Dans la nuit de mardi à mercredi, l’Argentine fait son entrée en lice dans cette Coupe du Monde 2026 avec un duel attendu face à l’Algérie. Une affiche qui, sur le papier, peut sembler déséquilibrée, mais que l’Albiceleste aborde avec une concentration maximale tant la sélection algérienne regorge de profils capables de faire basculer un match.
Dans le camp argentin, le message est clair : pas question de sous-estimer une équipe africaine imprévisible, capable de fulgurances offensives et d’une intensité qui peut rapidement mettre sous pression n’importe quelle défense.

Trois ans et demi après son sacre historique au Qatar, l’Argentine remet son titre de championne du monde en jeu avec une ambition intacte. Parmi les grands favoris de cette Coupe du Monde 2026, l’Albiceleste de Lionel Scaloni s’appuie toujours sur un mélange d’expérience et de talent, avec Lionel Messi en figure de proue pour tenter de mener une nouvelle campagne victorieuse. Mais avant de penser à un nouveau sacre, les tenants du titre devront franchir une série d’obstacles redoutables, à commencer par l’Algérie.
Placées dans le groupe J aux côtés de la Jordanie et de l’Autriche, les Fennecs entament leur tournoi par un choc face à l’Argentine, dans la nuit de mardi à mercredi à Kansas City, avec un coup d’envoi programmé à 3 heures du matin (heure française). Si la sélection de Vladimir Petković ne part pas avec le statut de favorite, elle refuse catégoriquement de se présenter en simple figurante, bien décidée à bousculer la hiérarchie d’entrée.
L’Argentine en alerte face à l’Algérie
En Argentine, la prudence est de mise. Lionel Scaloni lui-même a insisté sur la qualité de l’adversaire, appelant à ne pas tomber dans un excès de confiance. Le sélectionneur compare même l’Algérie à d’autres sélections africaines redoutées pour leur intensité et leur capacité à surprendre.
« L’Algérie est un rival similaire au Maroc. Leur style est comparable, avec de très bons joueurs et un entraîneur qui tire le meilleur de son groupe. Le match Brésil-Maroc doit nous servir d’avertissement. Les deux équipes ont mérité leur qualification et l’Algérie représente un vrai test pour nous », aurait confié Scaloni, relayé par la presse argentine.
Du côté des médias, le ton est également mesuré. TyC Sports met notamment en avant « la vitesse des attaquants et la puissance en contre-attaque » des Fennecs, des qualités jugées comme les principales menaces pour une défense argentine habituée à dominer mais moins à courir vers son but.
Cinq menaces identifiées par le staff argentin
Sans surprise, plusieurs noms ressortent dans l’analyse du staff argentin, qui a étudié en détail les forces offensives et créatives de l’Algérie. En tête de liste figure le capitaine Riyad Mahrez, toujours considéré comme le leader technique et mental de la sélection. À 35 ans, l’ancien joueur de Manchester City n’est plus au sommet de sa carrière, mais son expérience et sa qualité de frappe restent redoutées.
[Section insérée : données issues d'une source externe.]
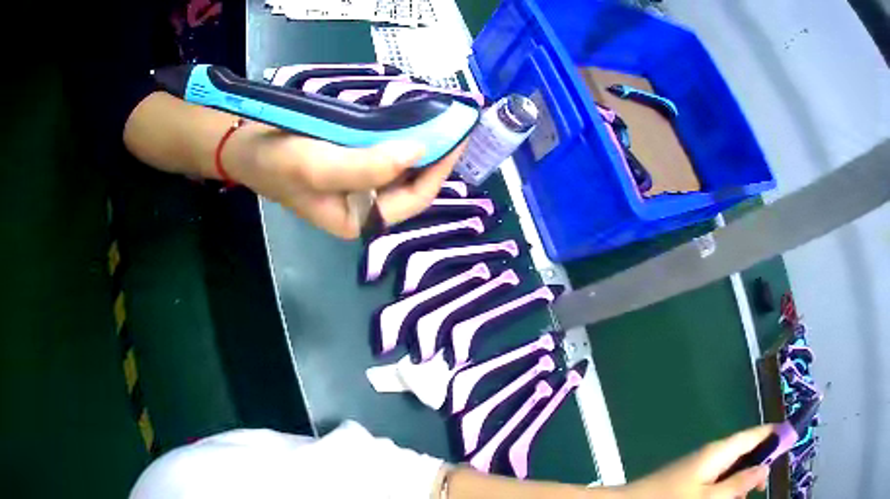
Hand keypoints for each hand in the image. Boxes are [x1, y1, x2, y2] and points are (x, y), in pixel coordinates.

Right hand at [225, 120, 465, 238]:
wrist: (244, 147)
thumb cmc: (276, 162)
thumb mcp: (317, 168)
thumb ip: (367, 167)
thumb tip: (416, 152)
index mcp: (358, 219)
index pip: (413, 200)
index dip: (438, 171)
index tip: (458, 138)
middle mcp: (363, 207)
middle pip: (410, 184)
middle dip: (433, 157)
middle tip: (453, 125)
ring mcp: (357, 185)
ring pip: (400, 167)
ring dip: (420, 145)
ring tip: (440, 120)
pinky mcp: (350, 163)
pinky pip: (385, 152)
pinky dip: (399, 137)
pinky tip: (411, 120)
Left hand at [623, 425, 772, 498]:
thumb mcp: (710, 497)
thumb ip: (738, 483)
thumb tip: (764, 468)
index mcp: (718, 451)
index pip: (753, 434)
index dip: (774, 434)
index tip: (791, 436)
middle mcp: (710, 454)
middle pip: (744, 451)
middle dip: (758, 464)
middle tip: (764, 484)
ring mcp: (698, 466)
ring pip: (730, 468)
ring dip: (741, 479)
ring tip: (746, 493)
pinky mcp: (688, 479)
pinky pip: (716, 478)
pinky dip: (725, 487)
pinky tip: (726, 497)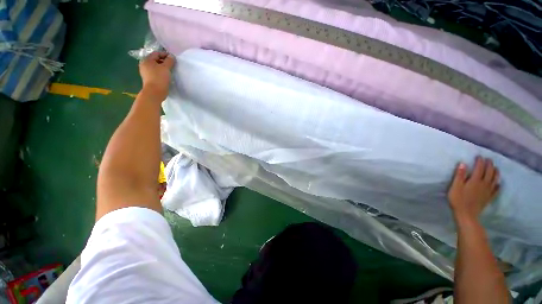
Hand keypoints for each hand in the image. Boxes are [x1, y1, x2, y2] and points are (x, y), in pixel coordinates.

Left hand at [139, 51, 175, 100]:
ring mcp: (146, 72)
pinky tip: (167, 75)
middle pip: (155, 60)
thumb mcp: (166, 68)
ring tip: (171, 70)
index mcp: (147, 60)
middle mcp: (145, 65)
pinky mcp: (150, 79)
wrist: (155, 92)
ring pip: (156, 67)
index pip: (156, 53)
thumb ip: (169, 61)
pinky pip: (156, 73)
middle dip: (164, 61)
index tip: (173, 58)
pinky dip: (161, 72)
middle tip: (172, 64)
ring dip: (163, 67)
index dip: (165, 54)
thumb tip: (171, 56)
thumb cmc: (159, 78)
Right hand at [447, 157, 499, 223]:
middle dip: (489, 165)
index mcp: (475, 180)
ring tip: (496, 168)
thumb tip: (463, 163)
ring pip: (494, 179)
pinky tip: (498, 183)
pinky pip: (496, 190)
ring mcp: (488, 191)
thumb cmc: (458, 199)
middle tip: (488, 159)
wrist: (466, 214)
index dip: (480, 161)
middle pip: (489, 172)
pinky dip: (498, 185)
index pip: (479, 168)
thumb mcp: (455, 187)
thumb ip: (459, 175)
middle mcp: (483, 184)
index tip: (479, 156)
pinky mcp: (489, 198)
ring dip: (496, 172)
La presse argentine souligne également la présence d’Amine Gouiri, capable de jouer entre les lignes et de peser dans la surface, ainsi que de Mohamed Amoura, profil plus explosif, réputé pour sa vitesse et ses appels tranchants dans le dos des défenses.
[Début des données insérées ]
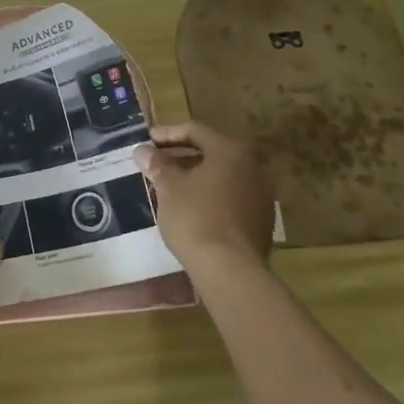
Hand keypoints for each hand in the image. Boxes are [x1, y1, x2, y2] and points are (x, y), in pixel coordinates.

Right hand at [137, 120, 275, 278]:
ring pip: (221, 176)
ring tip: (167, 186)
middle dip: (180, 156)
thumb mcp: (168, 187)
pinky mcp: (261, 221)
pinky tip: (188, 208)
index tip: (146, 141)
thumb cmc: (196, 219)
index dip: (166, 133)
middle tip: (154, 163)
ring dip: (194, 177)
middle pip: (210, 152)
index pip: (194, 131)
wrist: (230, 272)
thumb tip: (143, 150)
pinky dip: (208, 196)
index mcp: (231, 151)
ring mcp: (260, 195)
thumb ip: (156, 164)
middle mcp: (252, 167)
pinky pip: (230, 198)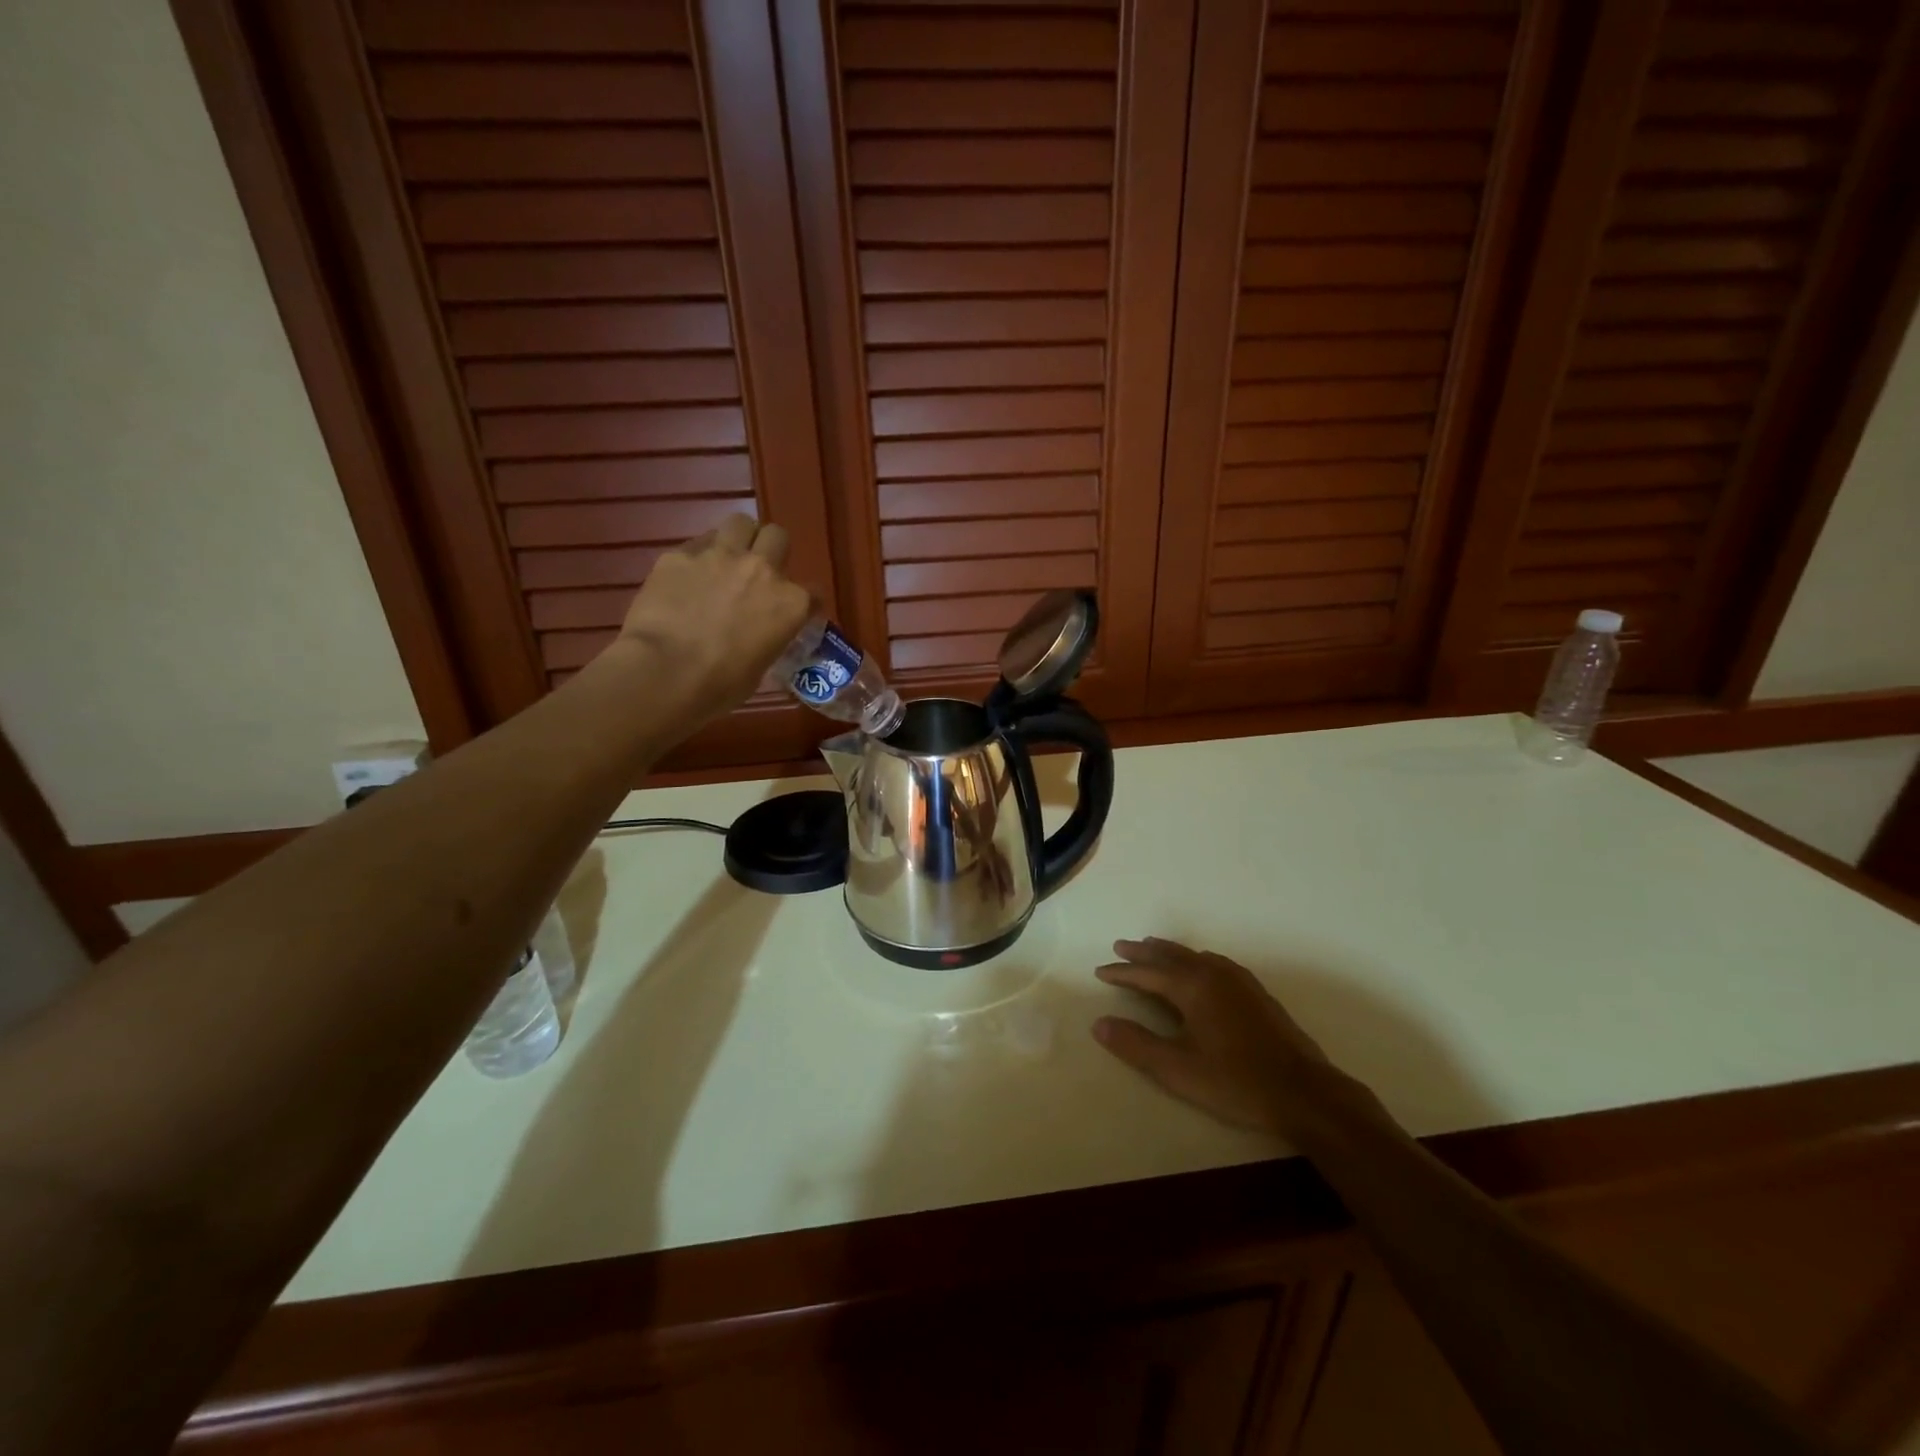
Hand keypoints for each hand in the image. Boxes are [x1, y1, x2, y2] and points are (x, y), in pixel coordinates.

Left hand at [611, 515, 812, 726]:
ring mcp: (720, 556)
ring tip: (726, 560)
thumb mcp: (760, 667)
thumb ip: (766, 639)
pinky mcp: (679, 554)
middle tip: (757, 573)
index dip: (804, 602)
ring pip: (740, 523)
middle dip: (771, 551)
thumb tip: (756, 636)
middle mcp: (762, 570)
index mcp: (790, 604)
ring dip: (739, 539)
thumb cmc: (719, 686)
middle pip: (778, 537)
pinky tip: (687, 577)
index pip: (813, 592)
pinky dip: (698, 557)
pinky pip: (696, 544)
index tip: (793, 612)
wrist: (664, 673)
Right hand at [1093, 938, 1371, 1136]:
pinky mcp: (1255, 992)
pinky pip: (1214, 962)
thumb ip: (1136, 1045)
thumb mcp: (1177, 1069)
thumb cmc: (1235, 1081)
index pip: (1147, 973)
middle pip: (1171, 955)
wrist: (1304, 1092)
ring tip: (1153, 948)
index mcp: (1192, 986)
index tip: (1100, 972)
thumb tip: (1099, 1023)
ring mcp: (1238, 980)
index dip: (1122, 973)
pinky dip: (1194, 958)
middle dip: (1143, 952)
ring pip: (1194, 955)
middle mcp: (1213, 973)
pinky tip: (1199, 967)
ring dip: (1169, 951)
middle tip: (1120, 946)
Autre nom scruté de près : Ibrahim Maza, jeune milieu offensif de 20 ans, présenté comme un talent en pleine ascension et potentiellement l’un des futurs visages de la sélection algérienne. Sa capacité à évoluer entre les lignes et à se projeter vers l’avant en fait une menace particulière dans un match de haut niveau.
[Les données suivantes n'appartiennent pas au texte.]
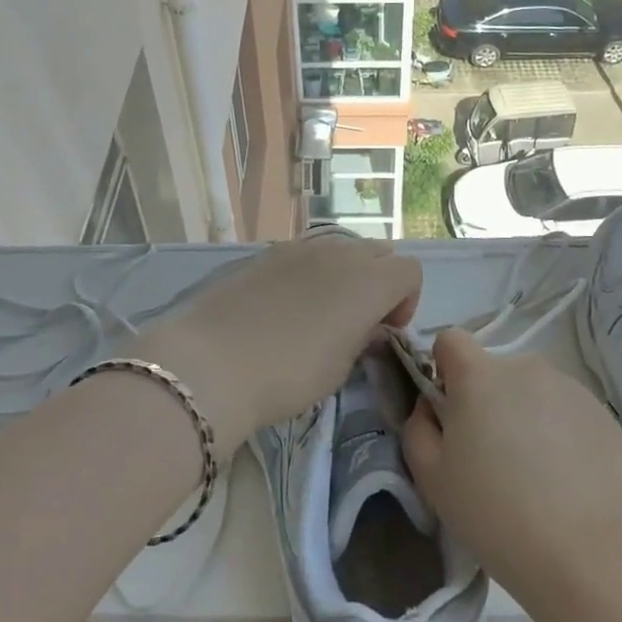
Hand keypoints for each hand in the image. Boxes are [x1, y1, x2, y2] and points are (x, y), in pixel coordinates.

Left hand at [133, 232, 420, 450]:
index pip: (409, 272)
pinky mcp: (266, 253)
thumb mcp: (339, 368)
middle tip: (359, 322)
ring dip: (346, 275)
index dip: (406, 301)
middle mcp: (340, 253)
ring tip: (322, 312)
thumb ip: (363, 339)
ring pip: (341, 249)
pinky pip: (306, 253)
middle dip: (379, 284)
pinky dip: (312, 272)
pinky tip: (287, 305)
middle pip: (378, 254)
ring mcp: (300, 248)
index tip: (385, 331)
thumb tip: (368, 327)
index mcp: (368, 281)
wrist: (211, 361)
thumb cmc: (288, 373)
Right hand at [402, 329, 621, 604]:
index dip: (444, 369)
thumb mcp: (431, 478)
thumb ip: (418, 428)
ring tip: (534, 473)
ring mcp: (568, 387)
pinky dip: (558, 432)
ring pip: (531, 391)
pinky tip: (565, 479)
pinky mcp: (601, 413)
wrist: (590, 552)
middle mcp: (524, 367)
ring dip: (523, 415)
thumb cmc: (496, 513)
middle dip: (486, 400)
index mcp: (478, 375)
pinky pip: (564, 410)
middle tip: (491, 456)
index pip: (451, 340)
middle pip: (493, 370)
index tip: (449, 411)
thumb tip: (431, 406)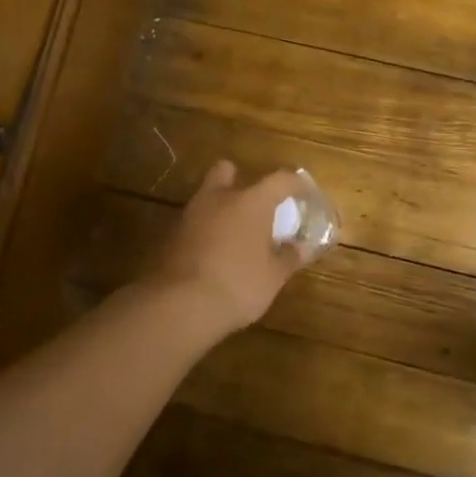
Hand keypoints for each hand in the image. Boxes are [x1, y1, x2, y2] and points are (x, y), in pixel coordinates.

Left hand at [143, 161, 307, 335]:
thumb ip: (289, 258)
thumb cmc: (238, 284)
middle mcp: (219, 199)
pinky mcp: (170, 237)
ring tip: (236, 235)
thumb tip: (301, 248)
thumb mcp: (273, 277)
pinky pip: (193, 224)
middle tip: (254, 204)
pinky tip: (214, 254)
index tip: (305, 195)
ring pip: (207, 197)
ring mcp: (190, 216)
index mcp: (251, 202)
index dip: (297, 184)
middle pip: (226, 170)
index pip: (281, 180)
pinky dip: (205, 232)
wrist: (178, 306)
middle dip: (240, 180)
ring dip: (221, 209)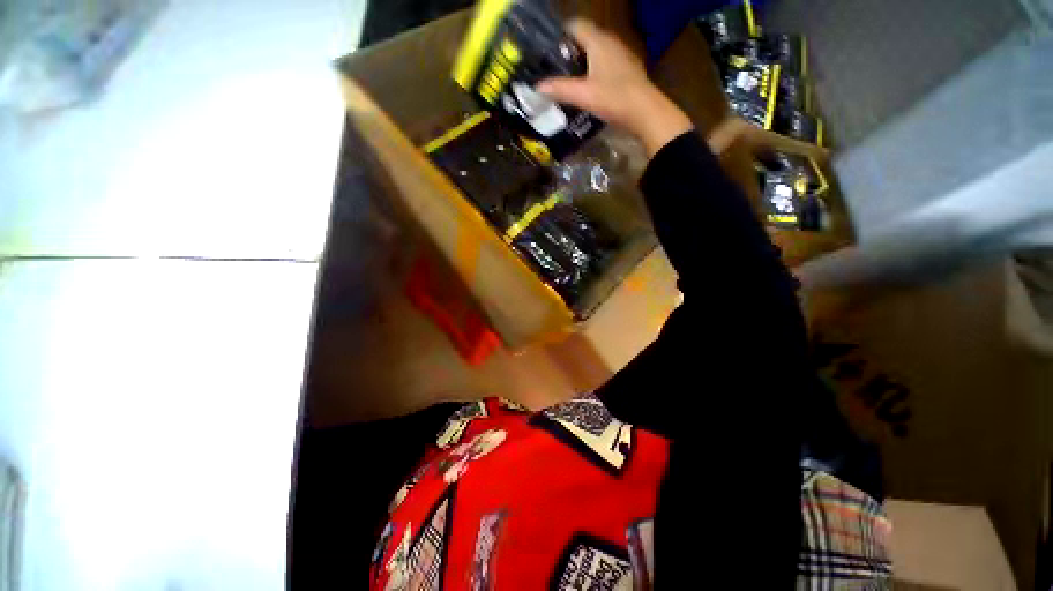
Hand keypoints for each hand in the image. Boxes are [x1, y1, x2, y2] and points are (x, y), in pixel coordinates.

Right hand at [537, 20, 693, 156]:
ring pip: (597, 52)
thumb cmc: (613, 98)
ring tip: (569, 79)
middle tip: (555, 68)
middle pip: (586, 39)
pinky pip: (606, 65)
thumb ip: (559, 89)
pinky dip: (595, 72)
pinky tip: (589, 89)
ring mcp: (622, 57)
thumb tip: (537, 87)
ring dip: (583, 62)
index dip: (561, 34)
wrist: (645, 113)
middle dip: (569, 50)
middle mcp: (611, 43)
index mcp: (599, 42)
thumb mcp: (583, 95)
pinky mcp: (628, 71)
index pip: (576, 26)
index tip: (547, 49)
Enfin, Anis Hadj Moussa complète cette liste des joueurs à surveiller. Ailier percutant, rapide et imprévisible, il incarne ce profil capable de faire basculer une rencontre sur une accélération ou un exploit individuel.
Un premier test grandeur nature pour les champions du monde
Consciente du danger, l’Argentine sait qu’elle devra livrer une prestation sérieuse dès son entrée en lice. Loin d’un simple match de mise en route, cette première rencontre face à l’Algérie ressemble à un véritable test de concentration et d’efficacité pour les hommes de Scaloni.
Car si l’Albiceleste avance avec le statut de championne du monde, l’Algérie, elle, arrive sans pression mais avec des arguments offensifs capables de déstabiliser n’importe quelle défense. À Kansas City, le piège est bien réel : un premier match de Coupe du monde ne pardonne jamais le moindre relâchement.